[WORK REQUIRED]
Nothing but the lines from the start of the entries below through the line containing "172 413 370.9" should appear in the answer, copied exactly and free of pictures.

[INPUT]
== == ==
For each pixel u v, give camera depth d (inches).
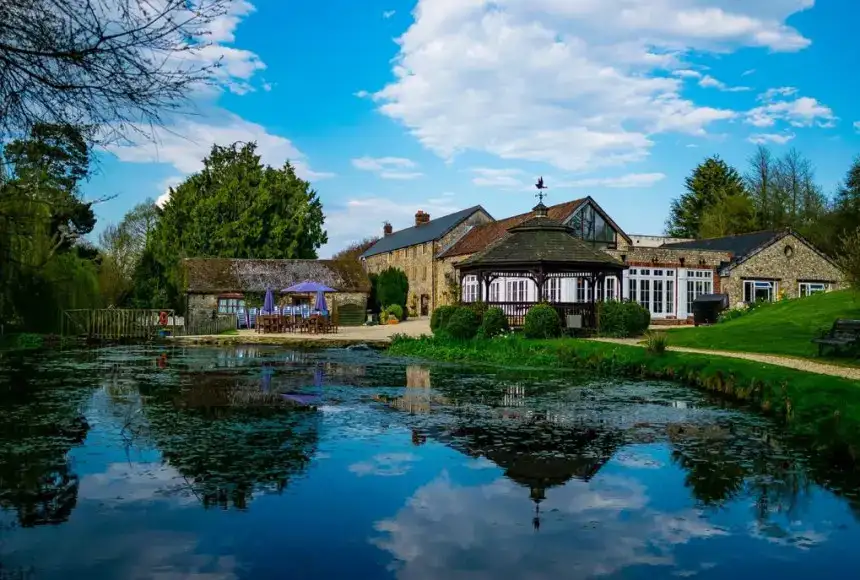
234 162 2142.0
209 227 1872.5
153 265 1877.5
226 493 226.8
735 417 369.4
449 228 1820.9
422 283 1895.9
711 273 1301.7
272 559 174.7
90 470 252.5
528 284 1264.8
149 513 207.6
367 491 230.7
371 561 174.2
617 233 1466.5
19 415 362.3
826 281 1382.9
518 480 245.9
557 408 396.2
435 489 234.1
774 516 210.7
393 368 631.2
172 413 370.9
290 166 2148.1
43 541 185.0
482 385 502.3
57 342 1010.1
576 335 863.1
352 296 1569.9
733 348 677.9
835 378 419.2
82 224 1128.2
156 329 1166.3
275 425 337.4
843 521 207.0
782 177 2223.2
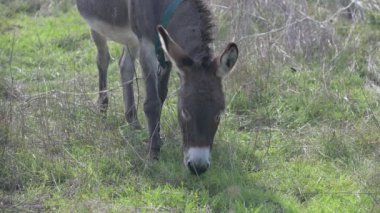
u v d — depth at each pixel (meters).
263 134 7.91
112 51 10.76
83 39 11.48
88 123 7.56
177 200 6.24
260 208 6.04
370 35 10.73
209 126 6.19
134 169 6.88
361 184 6.66
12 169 6.60
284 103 8.64
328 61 9.86
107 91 8.23
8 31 11.84
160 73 7.43
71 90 8.72
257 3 10.52
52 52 10.85
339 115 8.30
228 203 6.19
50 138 7.15
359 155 7.29
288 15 10.46
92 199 6.19
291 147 7.57
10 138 7.11
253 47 9.57
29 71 9.90
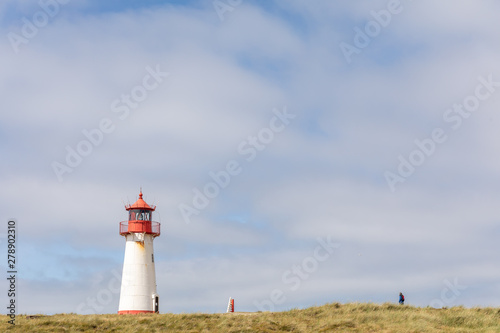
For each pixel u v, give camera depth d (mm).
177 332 44750
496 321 49938
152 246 65250
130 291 63250
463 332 46094
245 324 46750
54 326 46375
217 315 50531
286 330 45844
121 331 45219
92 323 47469
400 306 54031
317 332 45250
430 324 48094
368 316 49719
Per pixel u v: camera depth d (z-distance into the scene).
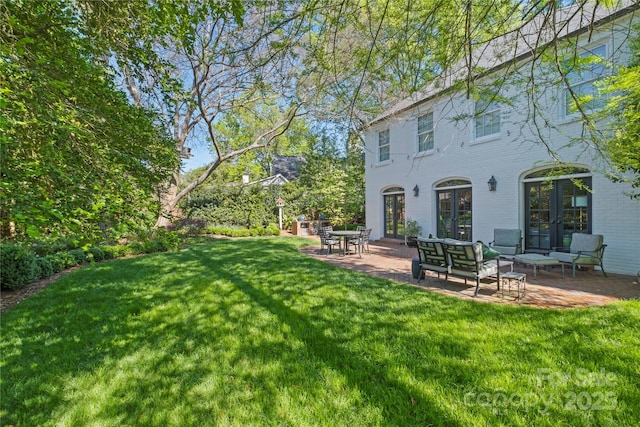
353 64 4.43
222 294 5.47
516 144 8.30
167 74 3.99
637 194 5.84
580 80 6.76
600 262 6.39
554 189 7.67
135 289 5.92
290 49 3.96
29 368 3.13
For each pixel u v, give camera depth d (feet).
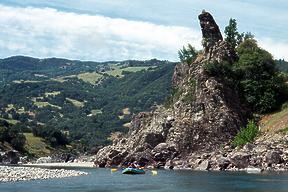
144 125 548.31
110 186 265.95
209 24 581.94
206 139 472.44
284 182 269.03
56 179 308.81
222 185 259.80
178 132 481.87
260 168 383.86
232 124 480.23
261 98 506.07
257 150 400.88
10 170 355.36
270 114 493.77
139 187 259.60
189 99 508.53
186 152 471.21
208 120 483.10
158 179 316.40
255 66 520.42
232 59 544.21
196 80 518.78
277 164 383.86
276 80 517.14
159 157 476.95
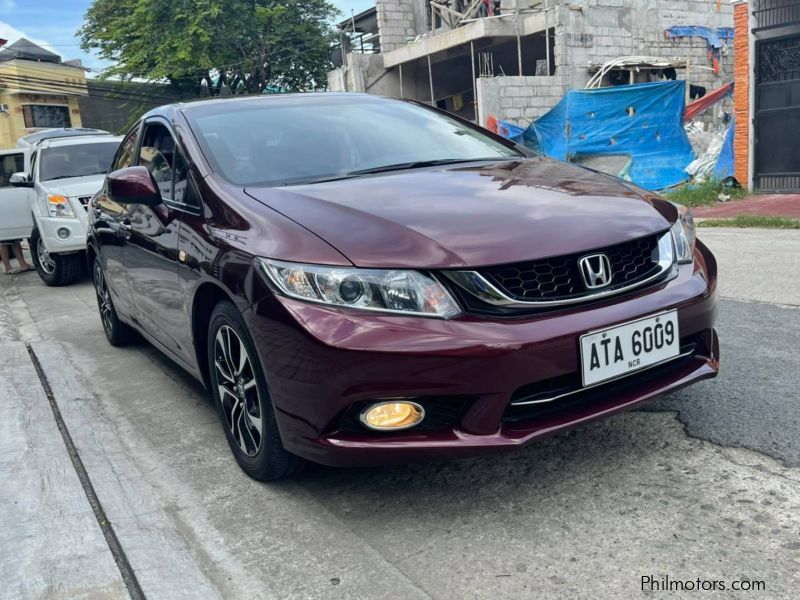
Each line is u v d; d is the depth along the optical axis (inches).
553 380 96.1
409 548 94.3
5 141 1444.4
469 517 100.1
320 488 112.4
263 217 108.1
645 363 100.8
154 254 142.2
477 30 767.7
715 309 111.3
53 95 1487.5
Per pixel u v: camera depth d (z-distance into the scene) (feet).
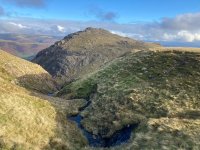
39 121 106.83
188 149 89.04
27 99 122.11
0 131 88.07
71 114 139.13
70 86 194.90
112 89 157.48
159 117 121.39
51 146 96.99
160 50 206.18
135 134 105.60
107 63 237.86
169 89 145.69
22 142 88.28
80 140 111.45
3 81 148.56
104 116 129.90
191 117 119.34
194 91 141.69
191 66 171.12
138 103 134.72
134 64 189.78
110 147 105.50
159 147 91.76
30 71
== == ==
[ANSWER SPACE]
For each pixel u v, give camera depth d (inches).
234 162 2142.0
209 227 1872.5
153 265 1877.5
226 493 226.8
735 417 369.4
449 228 1820.9
422 283 1895.9
711 273 1301.7
272 559 174.7
90 470 252.5
528 284 1264.8
149 513 207.6
367 491 230.7
371 561 174.2
617 233 1466.5
19 415 362.3
826 281 1382.9
518 480 245.9
557 408 396.2
435 489 234.1
774 516 210.7
393 368 631.2
172 413 370.9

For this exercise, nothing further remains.